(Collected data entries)
● ● ● ●

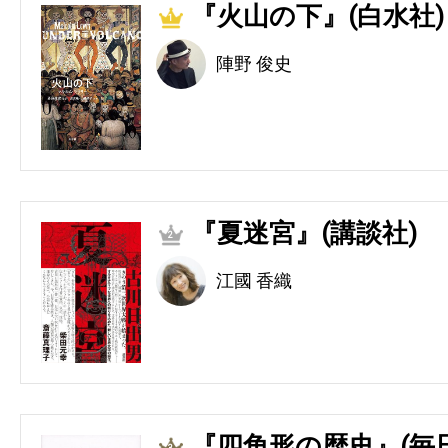
『火山の下』(白水社)
1
陣野 俊史
『夏迷宮』(講談社)
2
江國 香織
『四角形の歴史』(毎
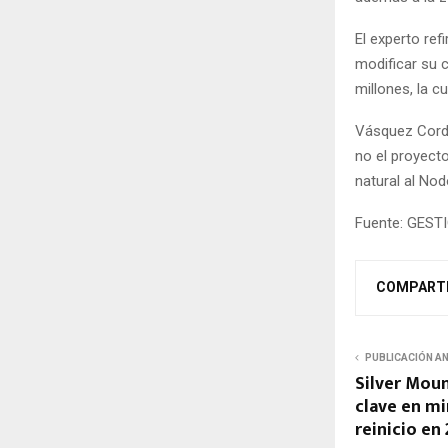
El experto ref
modificar su c
millones, la c
Vásquez Corda
no el proyecto
natural al Nod
Fuente: GEST
COMPART
PUBLICACIÓN A
Silver Mou
clave en mi
reinicio en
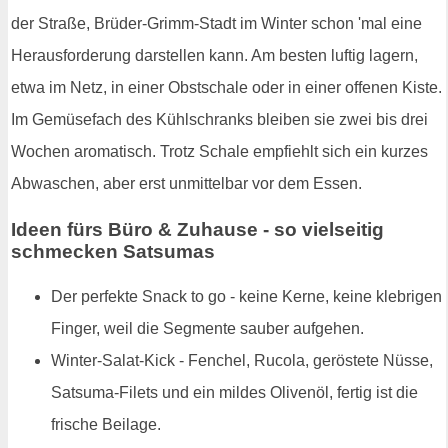
der Straße, Brüder-Grimm-Stadt im Winter schon 'mal eine
Herausforderung darstellen kann. Am besten luftig lagern,
etwa im Netz, in einer Obstschale oder in einer offenen Kiste.
Im Gemüsefach des Kühlschranks bleiben sie zwei bis drei
Wochen aromatisch. Trotz Schale empfiehlt sich ein kurzes
Abwaschen, aber erst unmittelbar vor dem Essen.
Ideen fürs Büro & Zuhause - so vielseitig
schmecken Satsumas
Der perfekte Snack to go - keine Kerne, keine klebrigen
Finger, weil die Segmente sauber aufgehen.
Winter-Salat-Kick - Fenchel, Rucola, geröstete Nüsse,
Satsuma-Filets und ein mildes Olivenöl, fertig ist die
frische Beilage.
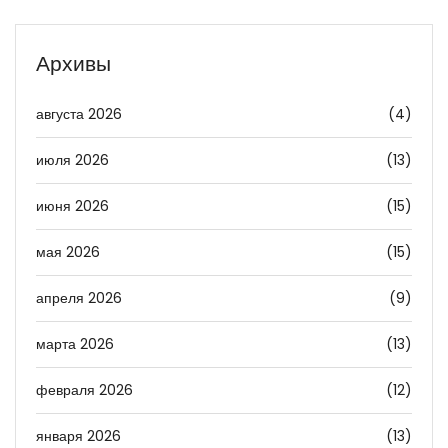
Архивы
августа 2026
(4)
июля 2026
(13)
июня 2026
(15)
мая 2026
(15)
апреля 2026
(9)
марта 2026
(13)
февраля 2026
(12)
января 2026
(13)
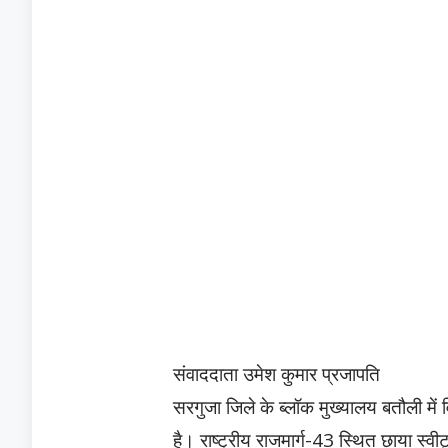
संवाददाता उमेश कुमार प्रजापति
सरगुजा जिले के ब्लॉक मुख्यालय बतौली मे
है। राष्ट्रीय राजमार्ग-43 स्थित छाया स्वीट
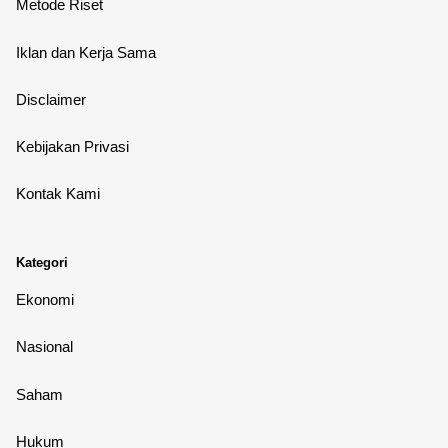
Metode Riset
Iklan dan Kerja Sama
Disclaimer
Kebijakan Privasi
Kontak Kami
Kategori
Ekonomi
Nasional
Saham
Hukum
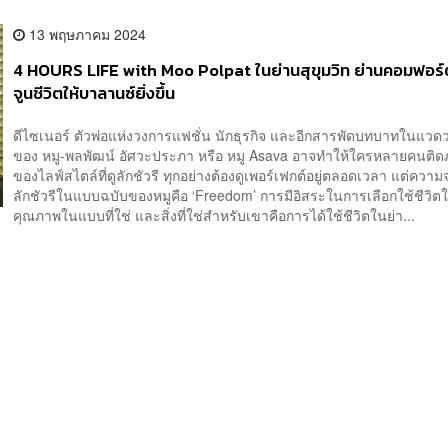
13 พฤษภาคม 2024
4 HOURS LIFE with Moo Polpat ในย่านสุขุมวิท ย่านคอมฟอร์ต
จูนชีวิตให้บาลานซ์ยิ่งขึ้น
ดีไซเนอร์ ตัวพ่อแห่งวงการแฟชั่น นักธุรกิจ และอีกสารพัดบทบาทในแวดว
ของ หมู-พลพัฒน์ อัศวะประภา หรือ หมู Asava อาจทำให้ใครหลายคนติ
ของไลฟ์สไตล์ที่ดูลักชัวรี ทุกอย่างต้องดูเพอร์เฟกต์อยู่ตลอดเวลา แต่ความ
ลักชัวรีในแบบฉบับของหมูคือ ‘Freedom’ การมีอิสระในการเลือกใช้ชีวิตให
คุณภาพในแบบที่ใช่ และสิ่งที่ใช่สำหรับเขาคือการได้ใช้ชีวิตในย่า...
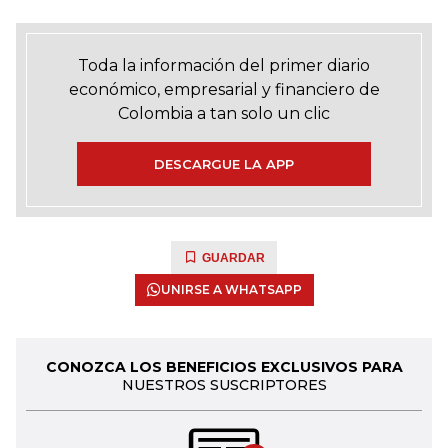
Toda la información del primer diario
económico, empresarial y financiero de
Colombia a tan solo un clic
DESCARGUE LA APP
GUARDAR
UNIRSE A WHATSAPP
CONOZCA LOS BENEFICIOS EXCLUSIVOS PARA
NUESTROS SUSCRIPTORES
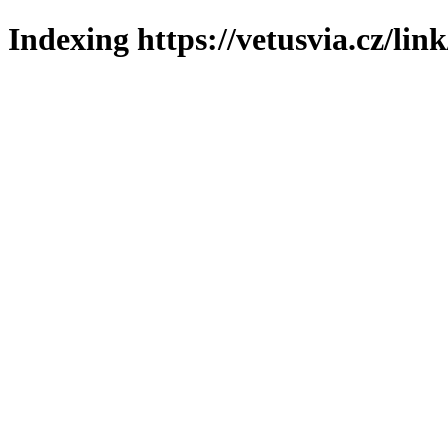
Indexing https://vetusvia.cz/lin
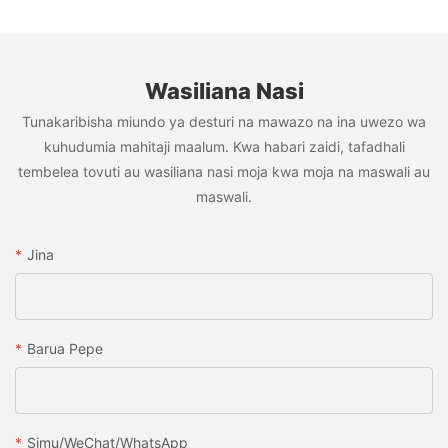
Wasiliana Nasi
Tunakaribisha miundo ya desturi na mawazo na ina uwezo wa
kuhudumia mahitaji maalum. Kwa habari zaidi, tafadhali
tembelea tovuti au wasiliana nasi moja kwa moja na maswali au
maswali.
Jina
Barua Pepe
Simu/WeChat/WhatsApp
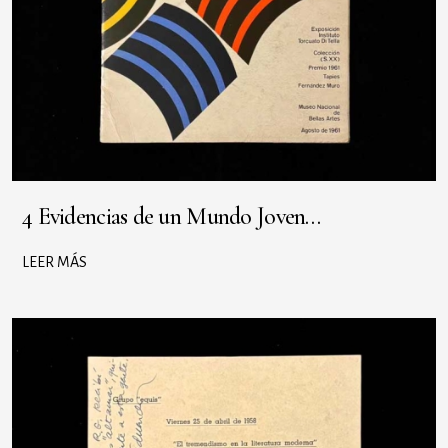
4 Evidencias de un Mundo Joven…
LEER MÁS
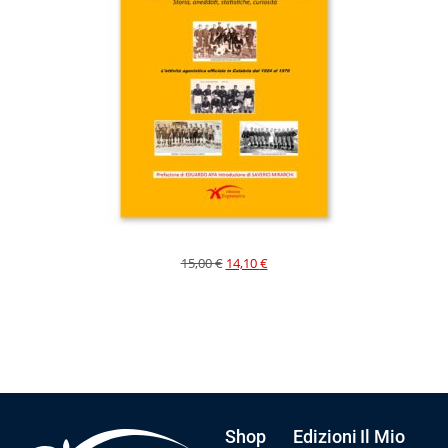
15,00
€
14,10
€
Shop
Edizioni
Il Mio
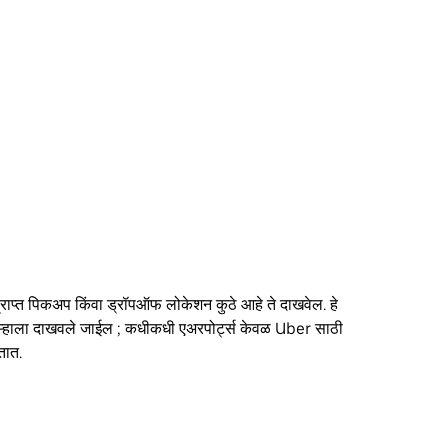
ाप्राप्त पिकअप किंवा ड्रॉपऑफ लोकेशन कुठे आहे ते दाखवेल. हे
म्हाला दाखवले जाईल ; कधीकधी एअरपोर्ट्स केवळ Uber साठी
तात.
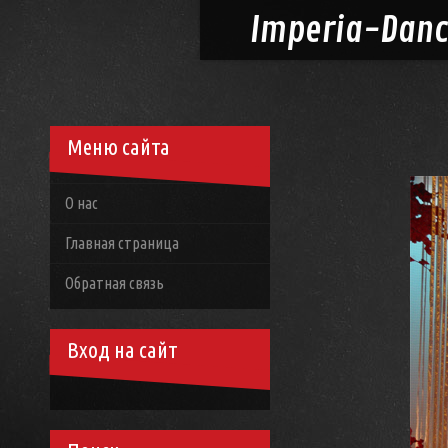
Imperia-
Dan
Меню сайта
О нас
Главная страница
Обратная связь
Вход на сайт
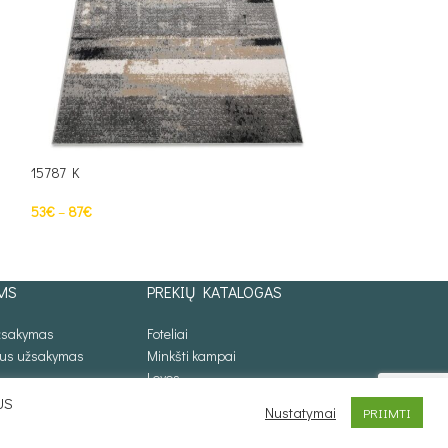
15787 K
15841 Ov
53
€
–
87
€
73
€
–
145
€
PASIRINKTI SAVYBES
PASIRINKTI SAV
MS
PREKIŲ KATALOGAS
užsakymas
Foteliai
lus užsakymas
Minkšti kampai
Lovos
Sofos lovos
US
Nustatymai
PRIIMTI
Stalai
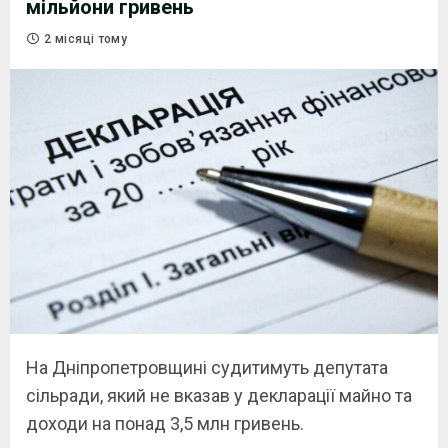
мільйони гривень
2 місяці тому
На Дніпропетровщині судитимуть депутата
сільради, який не вказав у декларації майно та
доходи на понад 3,5 млн гривень.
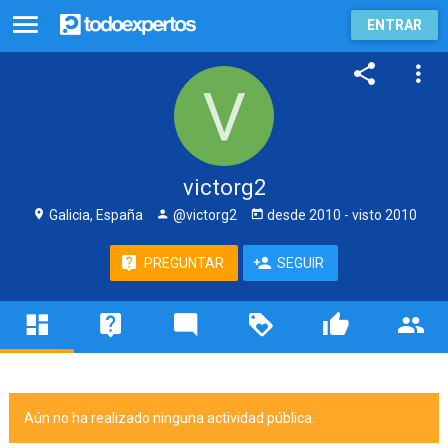
ENTRAR
victorg2
Galicia, España
@victorg2
desde
2010
- visto
2010
PREGUNTAR
SEGUIR
Aún no ha realizado ninguna actividad pública.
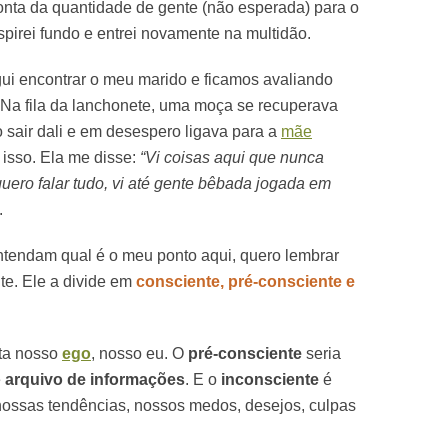
nta da quantidade de gente (não esperada) para o
spirei fundo e entrei novamente na multidão.
ui encontrar o meu marido e ficamos avaliando
 Na fila da lanchonete, uma moça se recuperava
 sair dali e em desespero ligava para a
mãe
 isso. Ela me disse:
“Vi coisas aqui que nunca
uero falar tudo, vi até gente bêbada jogada em
.
tendam qual é o meu ponto aqui, quero lembrar
e. Ele a divide em
consciente, pré-consciente e
ita nosso
ego
, nosso eu. O
pré-consciente
seria
e
arquivo de informações
. E o
inconsciente
é
nossas tendências, nossos medos, desejos, culpas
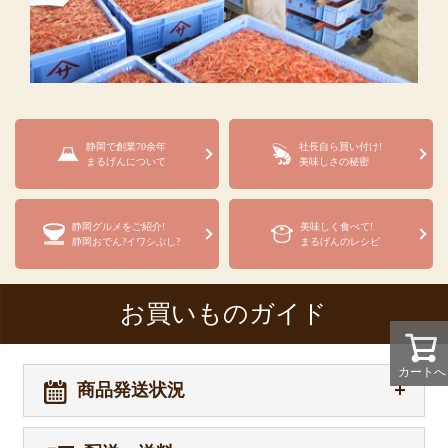
静岡で創業70余年
社長自ら買い付け!
まるげんについて
美味しさの秘密
静岡グルメをご紹介!
美味しく食べて!
静岡おでん?イワシぶし?
まるげんのレシピ
お買いものガイド
カートへ
商品発送状況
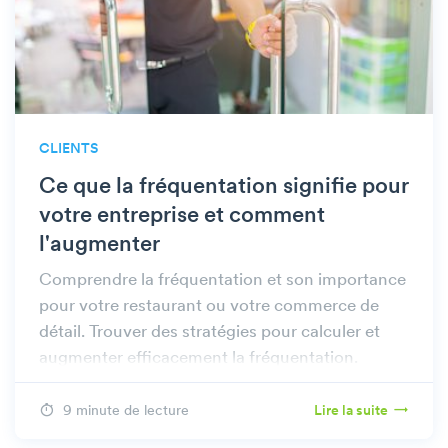
CLIENTS
Ce que la fréquentation signifie pour
votre entreprise et comment
l'augmenter
Comprendre la fréquentation et son importance
pour votre restaurant ou votre commerce de
détail. Trouver des stratégies pour calculer et
augmenter efficacement la fréquentation.
9 minute de lecture
Lire la suite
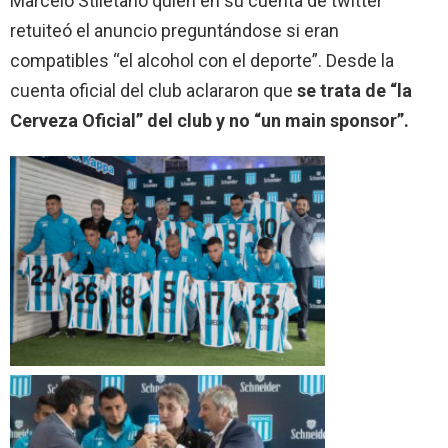
Marcelo Stiletano quien en su cuenta de twitter
retuiteó el anuncio preguntándose si eran
compatibles “el alcohol con el deporte”. Desde la
cuenta oficial del club aclararon que
se trata de “la
Cerveza Oficial” del club y no “un main sponsor”.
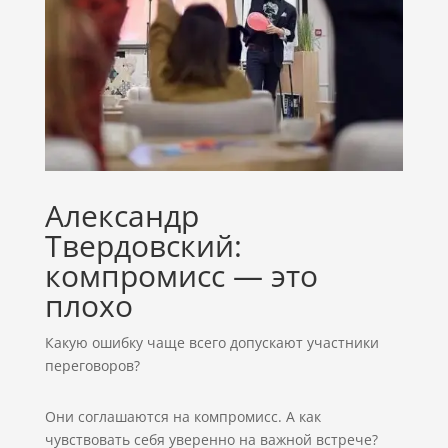
Александр
Твердовский:
компромисс — это
плохо
Какую ошибку чаще всего допускают участники
переговоров?
Они соглашаются на компромисс. А как
чувствовать себя уверенно на важной встрече?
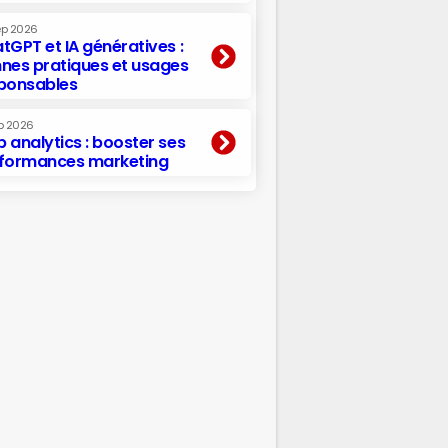
ep 2026
tGPT et IA génératives :
nes pratiques et usages
ponsables
p 2026
 analytics : booster ses
formances marketing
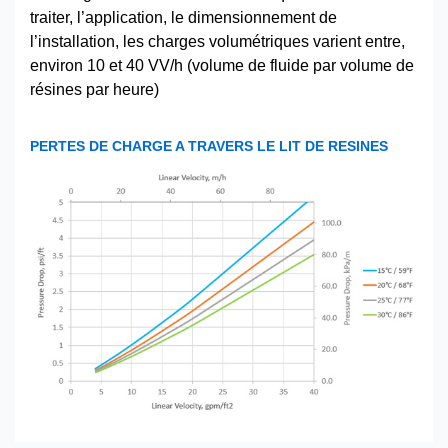
traiter, l’application, le dimensionnement de
l’installation, les charges volumétriques varient entre,
environ 10 et 40 VV/h (volume de fluide par volume de
résines par heure)
PERTES DE CHARGE A TRAVERS LE LIT DE RESINES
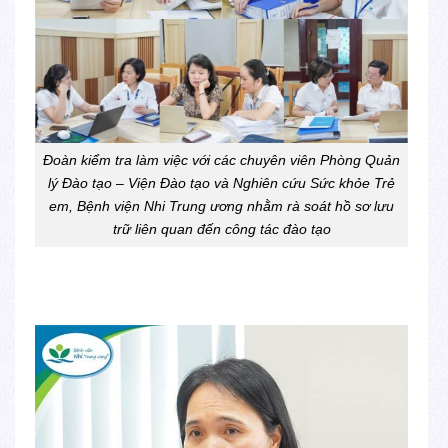
Đoàn kiểm tra làm việc với các chuyên viên Phòng Quản
lý Đào tạo – Viện Đào tạo và Nghiên cứu Sức khỏe Trẻ
em, Bệnh viện Nhi Trung ương nhằm rà soát hồ sơ lưu
trữ liên quan đến công tác đào tạo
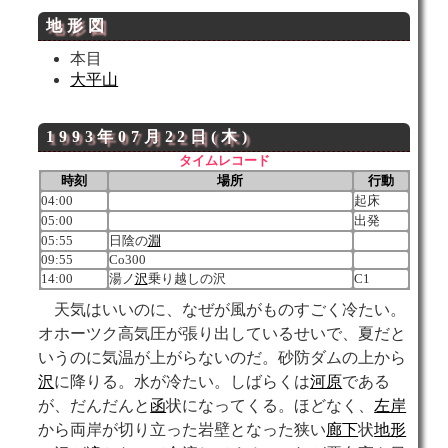
地形
図
本目
大平山
1993年07月22日(木)
タイムレコード
時刻
場所
行動
04:00
起床
05:00
出発
05:55
日陰の
淵
09:55
Co300
14:00
湯ノ
沢
乗り越しの沢
C1
天気はいいのに、なぜが風がものすごく冷たい。
オホーツク高気圧が張り出しているせいで、夏だと
いうのに気温が上がらないのだ。砂防ダムの上から
沢
に降りる。水が冷たい。しばらくは
河原
である
が、だんだんと
函
状になってくる。ほどなく、
左岸
から両岸が切り立った岩壁となった狭い
廊下
状
地形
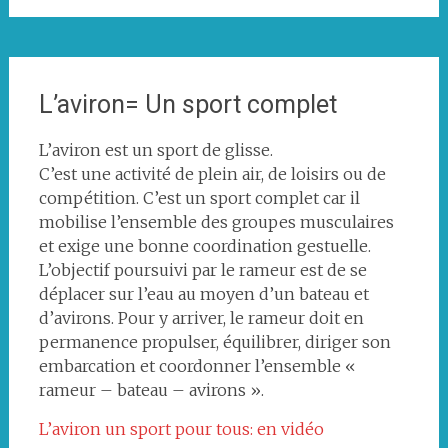
L’aviron= Un sport complet
L’aviron est un sport de glisse.
C’est une activité de plein air, de loisirs ou de
compétition. C’est un sport complet car il
mobilise l’ensemble des groupes musculaires
et exige une bonne coordination gestuelle.
L’objectif poursuivi par le rameur est de se
déplacer sur l’eau au moyen d’un bateau et
d’avirons. Pour y arriver, le rameur doit en
permanence propulser, équilibrer, diriger son
embarcation et coordonner l’ensemble «
rameur – bateau – avirons ».
L’aviron un sport pour tous: en vidéo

● ● ● ●

WORK INSTRUCTION> Pick out every line in the records that contains the string "complet". Case counts.

PROBLEM SOLUTION>
L’aviron= Un sport complet
compétition. C’est un sport complet car il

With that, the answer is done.